能力がない他のみんなの参加の意味は薄いのではないだろうか?
「そう思うのは最もだな。しかしたまに条件は様々だが突然能力が発現する例外が存在することがあるんだ」
「能力が突然発現する……でもそれってこの前言ってたように自分の能力に気づいていないとかじゃないの?」
生まれながらに能力を持っているという話の流れ上はそう考えるのが普通であるはずだ。
「そう考えるのが普通だろうな。だが現に私の周りでその現象を起こした人物が数人存在する。
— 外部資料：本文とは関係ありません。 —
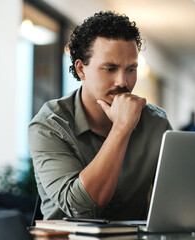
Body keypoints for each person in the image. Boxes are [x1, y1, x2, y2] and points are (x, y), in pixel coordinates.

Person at [28, 11, 172, 221]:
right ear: (81, 69)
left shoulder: (155, 123)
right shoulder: (48, 126)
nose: (123, 82)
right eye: (110, 68)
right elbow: (82, 207)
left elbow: (178, 197)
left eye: (131, 69)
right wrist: (122, 128)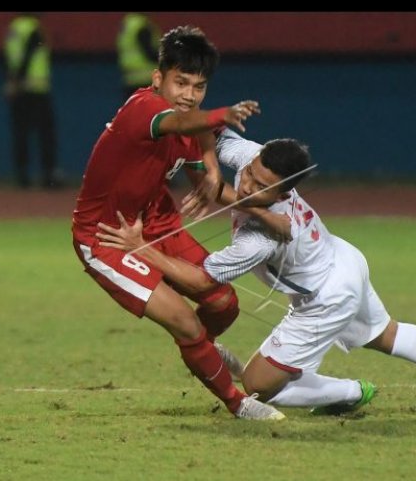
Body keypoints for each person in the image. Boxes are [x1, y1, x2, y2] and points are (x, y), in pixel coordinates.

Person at [96, 128, 416, 416]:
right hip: (343, 261)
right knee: (386, 334)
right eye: (251, 175)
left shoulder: (263, 237)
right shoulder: (251, 157)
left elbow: (200, 281)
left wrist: (140, 249)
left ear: (285, 193)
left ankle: (351, 392)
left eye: (263, 188)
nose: (248, 185)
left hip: (325, 296)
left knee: (259, 384)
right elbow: (211, 130)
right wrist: (210, 162)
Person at [72, 26, 285, 421]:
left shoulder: (187, 121)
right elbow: (184, 123)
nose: (189, 94)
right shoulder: (144, 110)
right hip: (107, 238)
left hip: (154, 222)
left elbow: (208, 182)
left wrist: (255, 208)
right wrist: (221, 116)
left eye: (199, 86)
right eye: (180, 82)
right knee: (186, 322)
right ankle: (238, 403)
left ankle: (202, 349)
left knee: (224, 304)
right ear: (158, 79)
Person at [4, 13, 59, 188]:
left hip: (20, 90)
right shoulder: (34, 29)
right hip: (37, 89)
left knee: (21, 133)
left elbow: (8, 58)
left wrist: (11, 81)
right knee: (46, 134)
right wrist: (17, 79)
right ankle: (48, 175)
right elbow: (28, 56)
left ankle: (22, 175)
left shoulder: (13, 29)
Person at [117, 13, 162, 101]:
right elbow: (150, 53)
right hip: (146, 79)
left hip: (130, 79)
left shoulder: (128, 23)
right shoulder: (142, 27)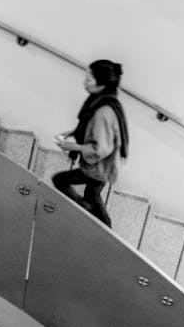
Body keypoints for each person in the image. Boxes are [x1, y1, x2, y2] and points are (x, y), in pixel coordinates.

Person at [51, 59, 129, 227]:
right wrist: (73, 132)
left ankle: (90, 213)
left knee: (59, 180)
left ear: (101, 83)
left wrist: (75, 147)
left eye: (88, 80)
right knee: (92, 195)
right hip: (104, 167)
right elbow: (90, 126)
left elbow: (100, 149)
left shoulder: (103, 112)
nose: (84, 83)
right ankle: (106, 228)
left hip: (99, 168)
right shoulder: (100, 101)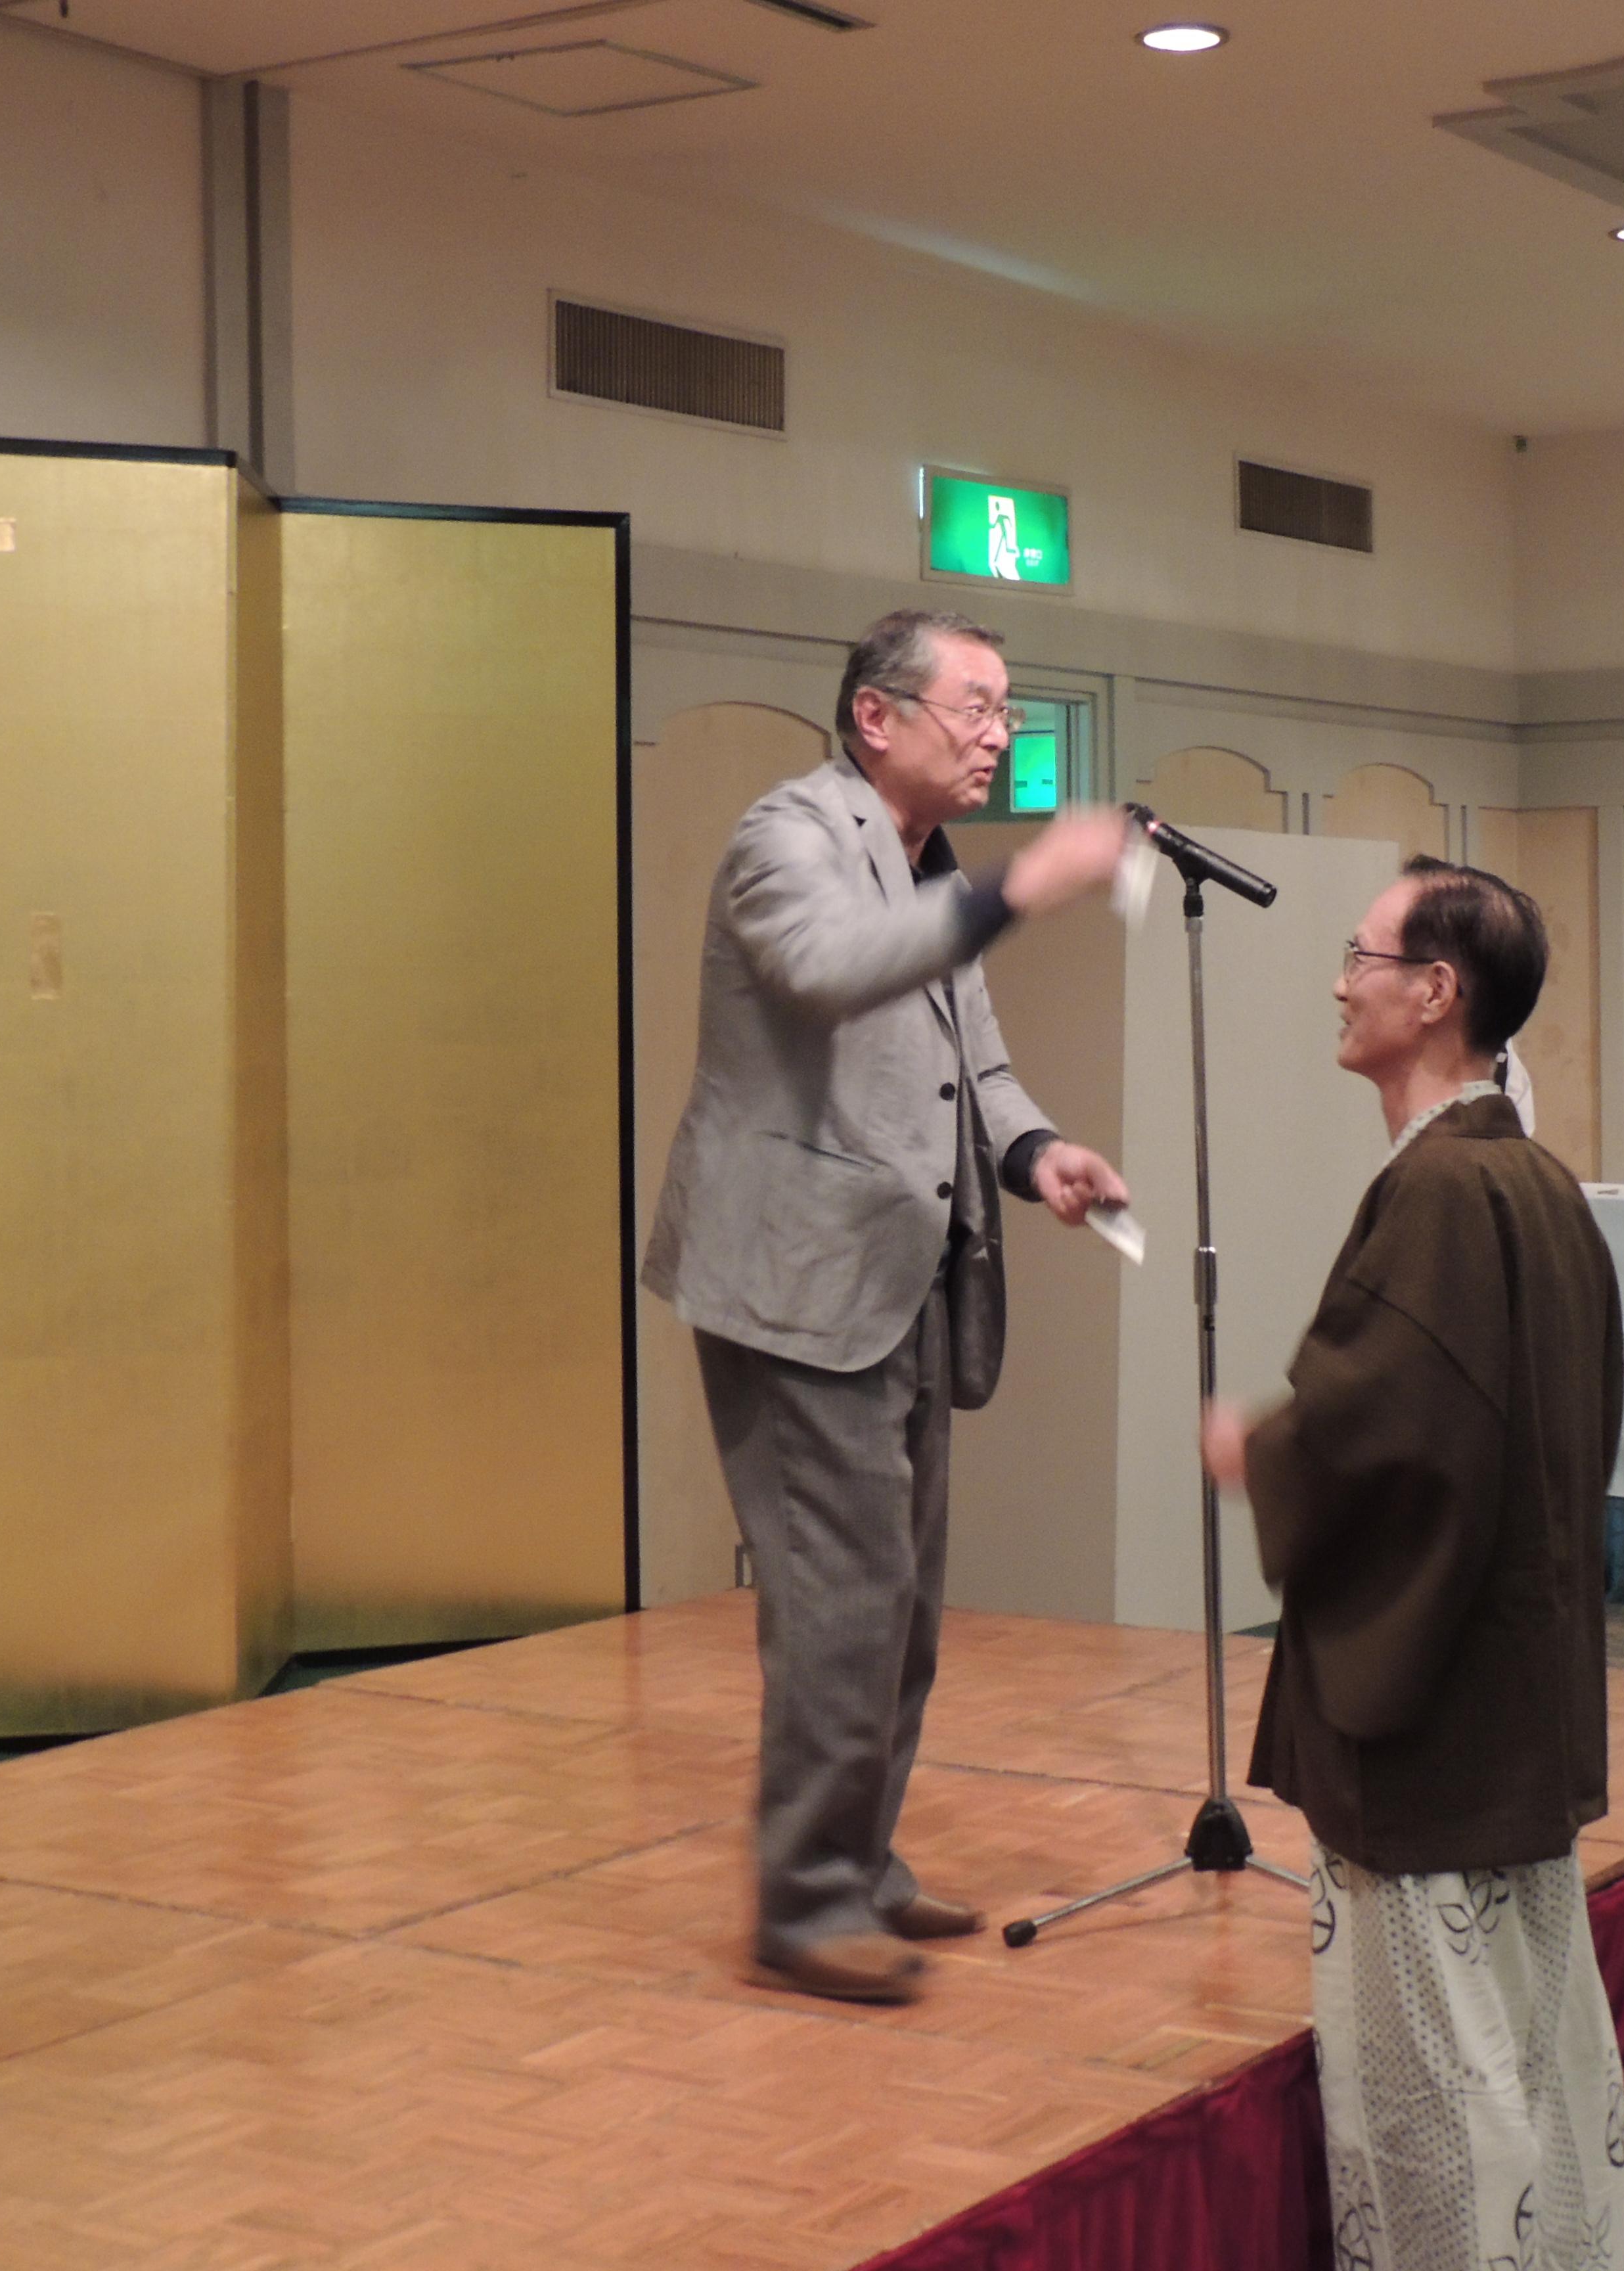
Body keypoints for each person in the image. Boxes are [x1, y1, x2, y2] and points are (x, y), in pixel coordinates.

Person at [644, 608, 1131, 2007]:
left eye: (1007, 712)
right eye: (977, 708)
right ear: (877, 715)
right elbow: (834, 969)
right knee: (838, 1604)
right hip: (799, 1285)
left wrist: (1037, 1154)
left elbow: (979, 1066)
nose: (1000, 736)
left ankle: (859, 1862)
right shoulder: (785, 837)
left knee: (898, 1607)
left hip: (905, 1275)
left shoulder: (926, 864)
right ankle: (804, 1907)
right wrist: (1025, 884)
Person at [1202, 856, 1624, 2271]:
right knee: (1528, 2040)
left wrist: (1265, 1453)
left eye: (1363, 957)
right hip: (1513, 1682)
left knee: (1440, 2075)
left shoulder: (1448, 1193)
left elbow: (1392, 1428)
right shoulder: (1536, 1182)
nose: (1341, 984)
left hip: (1437, 1721)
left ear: (1437, 992)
また元々持っていた能力に加えて複数の能力を持つと言う事例もあるんだ」
「つまり先生が言いたいことは、『誰であっても能力を使うことができるかもしれない』と言うことなのね?」
夏妃ちゃんが最終的にまとめてくれたように能力を持たない人が能力を得る可能性があると言うのであれば確かに参加する意味はあるのだろうけれど……。
「それで、その能力の発現はどれくらいの確率になるんだ?」
「確率か……あくまで私の観点だけで言うならおおよそ1%といったところだろうな」
「……かなりきつい賭けですね」
「しかし私とて無策で実行するわけではない。ある程度の対策は取るつもりだ」
それでも能力の発現確率は100%ではないはずだ。
他の人たちは賛同してくれるとは思えないのだけど……。
「……確率は低いけど0ではないんだ。俺はそれに賭けて参加してみようと思う」
そういったのは姫城くんだった。
「沙輝、おまえ……」
「わかってるよ。無駄になるかもしれないけど、忘れてしまった梓と言う子はきっと俺にとっても大事な人だったことは変わりないはずだ。それなら俺はやろうと思う」
「……はぁ、なんというか合宿なんて体力使いそうだから断ろうと思ったのに、これで私が行かないないんて言えなくなったじゃない」
姫城くんの発言に夏妃ちゃんも参加することを決めたようだった。
「私も諦めたくないからもちろん行くよ!」
「俺ももちろん行く」
「……ごめんみんな」
私と桜田くんも賛同する中、石川くんがそういった。